For serious business users it isn't much better. As of 2022, high end HP workstations still keep receiving AMD GPU driver downgrades due to a bug in how Windows Update handles device driver versions, which has been an issue since late 2016! There's even a special error message for the scenario in the setup files for when Windows Update reverts your driver before the Radeon Pro Software for Enterprise installer can complete. If you happen to opt for NVIDIA, Windows Update will instead swap out your Studio Drivers for Game Ready Drivers if you happen to have an RTX 2080/3080, taking away that prestigious 30bit colour support!
Microsoft also just announced a sunset of private enterprise Microsoft Store support. No longer will you be able to "just run" a private store with a subset of "modern apps" available, now we're expected to implement our own infrastructure to script the deployment of apps, many of which need special licencing to deploy outside of the Microsoft Store in the first place. This would be like if Canonical took away APT repositories and told you to roll your own, while simultaneously forcing you to approach ISVs one by one to obtain alternative licencing arrangements for software!

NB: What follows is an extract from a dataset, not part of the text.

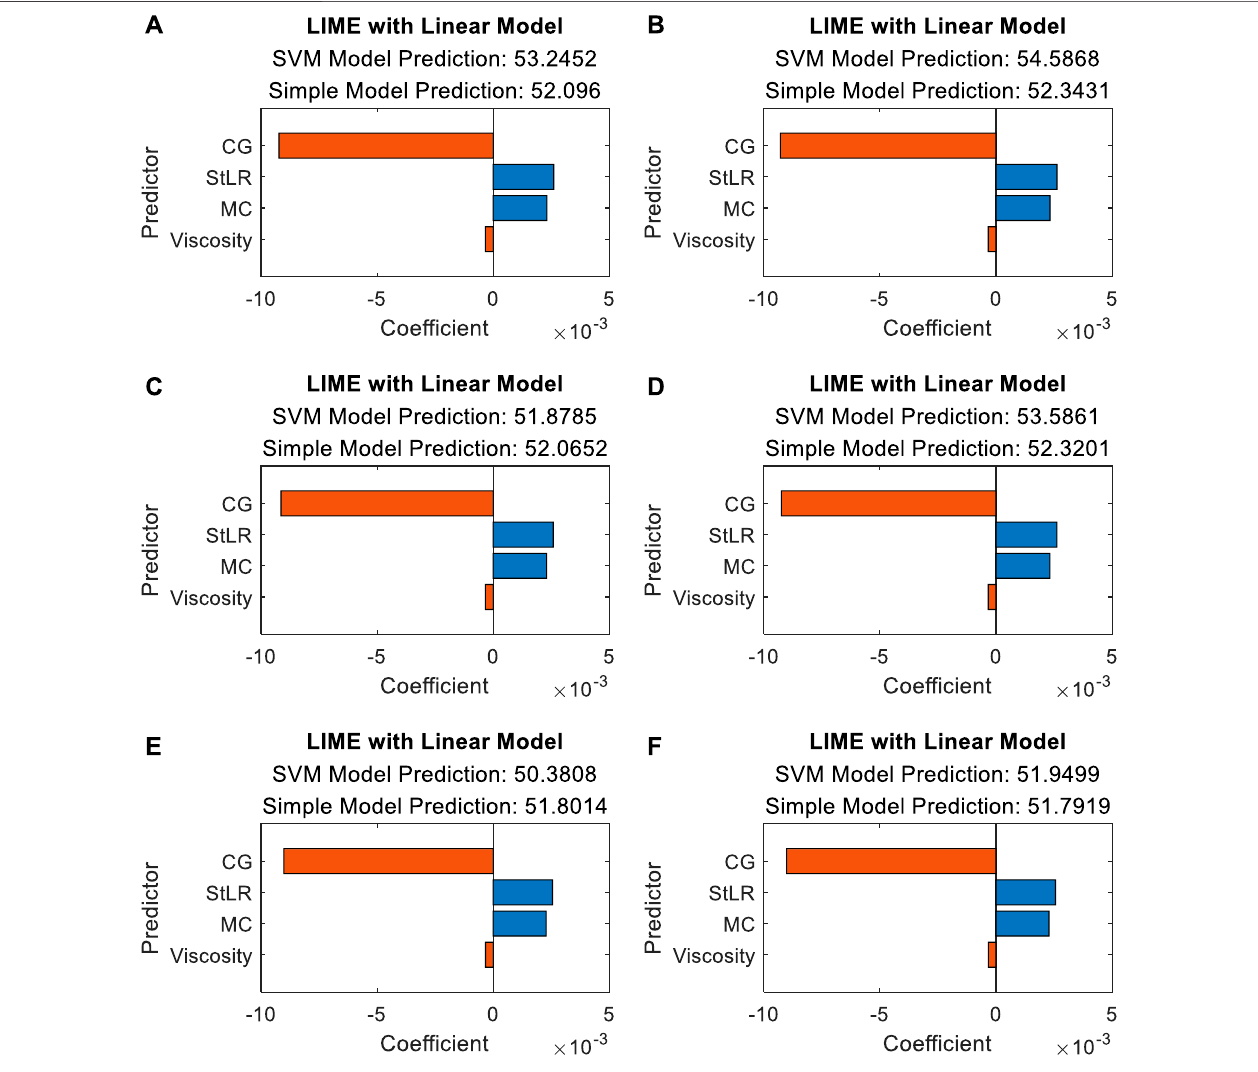
FIGURE 5 | Parameter effect analysis results using LIME with the linear model for six query points: (A) query point 1, (B) query point 2, (C) query point 3, (D) query point 4, (E) query point 5, and (F) query point 6.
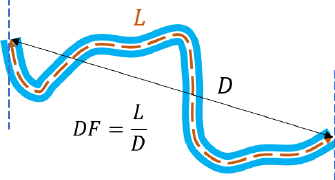
Table 3. Retinography labels according to subject, eye, and frame center.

For developers it's even worse, as we're now 4 abstraction layers deep when it comes to "modern" GUI toolkits (those not labelled as deprecated), yet we still lack the basic RAD functionality for making business apps which ancient, crusty WinForms offers. When it's easier to develop apps using .NET 3.5 or even VB6 than it is to make WPF, UWP or WinUI apps... it kinda makes GTK3 and Qt look like worthwhile time investments!